*TEXT PASSAGE*.

----

ISSN : 1301-5680
e-ISSN : 2149-8156
Turkish Journal of Thoracic and Cardiovascular Surgery     
Yusuf Kenan Yalçınbaş, Ersin Erek, Ece Salihoğlu, *Cemal Şenyuva, **Servet Alan, Tayyar Sarıoğlu
İstanbul Memorial Hastanesi, Kalp Damar Cerrahisi Kliniği, İstanbul
*İstanbul Memorial Hastanesi, Plastik ve Rekonstrüktif Cerrahi Kliniği, İstanbul
**İstanbul Memorial Hastanesi, Enfeksiyon Hastalıkları Kliniği, İstanbul


Even in young non-diabetic patients with single internal mammary artery, the risk for mediastinitis still exists. Free latissimus dorsi myocutaneus flap was chosen to repair the mediastinal defect and to protect the aortic patch repair for this case with pseudoaneurysm of the aorta after coronary artery bypass. Although the early result was successful, pseudoaneurysm recurred. Lifelong antibiotic therapy could be useful in order to prevent the recurrence of this fatal complication.

----

*WHAT TO DO*.
(A) Answer these questions about the abstract:
(i) Which clinic is Servet Alan affiliated with?
(ii) What was chosen to repair the mediastinal defect?
(iii) What is the journal's e-ISSN?
(B) Rewrite the abstract from "ISSN : 1301-5680" to "this fatal complication.", putting "false aneurysm" wherever "pseudoaneurysm" appears.

*EXTRACTED DATA*.
----

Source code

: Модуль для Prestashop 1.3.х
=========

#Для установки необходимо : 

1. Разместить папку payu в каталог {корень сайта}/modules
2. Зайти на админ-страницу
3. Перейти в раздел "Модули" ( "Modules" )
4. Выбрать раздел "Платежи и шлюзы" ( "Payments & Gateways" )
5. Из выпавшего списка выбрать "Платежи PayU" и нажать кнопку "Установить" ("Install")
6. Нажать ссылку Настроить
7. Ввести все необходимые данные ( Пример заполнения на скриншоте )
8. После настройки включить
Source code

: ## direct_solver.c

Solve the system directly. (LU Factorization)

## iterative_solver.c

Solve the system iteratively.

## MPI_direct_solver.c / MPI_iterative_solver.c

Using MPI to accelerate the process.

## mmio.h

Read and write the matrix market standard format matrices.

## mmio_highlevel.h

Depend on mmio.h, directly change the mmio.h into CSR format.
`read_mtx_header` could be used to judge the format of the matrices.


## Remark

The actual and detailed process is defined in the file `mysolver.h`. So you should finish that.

----

*SOLUTIONS PER TASK*.
(A)
(i) İstanbul Memorial Hastanesi, Enfeksiyon Hastalıkları Kliniği, İstanbul
(ii) A free latissimus dorsi myocutaneus flap
(iii) 2149-8156

(B)
ISSN : 1301-5680
e-ISSN : 2149-8156
Turkish Journal of Thoracic and Cardiovascular Surgery     
Yusuf Kenan Yalçınbaş, Ersin Erek, Ece Salihoğlu, *Cemal Şenyuva, **Servet Alan, Tayyar Sarıoğlu
İstanbul Memorial Hastanesi, Kalp Damar Cerrahisi Kliniği, İstanbul
*İstanbul Memorial Hastanesi, Plastik ve Rekonstrüktif Cerrahi Kliniği, İstanbul
**İstanbul Memorial Hastanesi, Enfeksiyon Hastalıkları Kliniği, İstanbul


Even in young non-diabetic patients with single internal mammary artery, the risk for mediastinitis still exists. Free latissimus dorsi myocutaneus flap was chosen to repair the mediastinal defect and to protect the aortic patch repair for this case with false aneurysm of the aorta after coronary artery bypass. Although the early result was successful, false aneurysm recurred. Lifelong antibiotic therapy could be useful in order to prevent the recurrence of this fatal complication.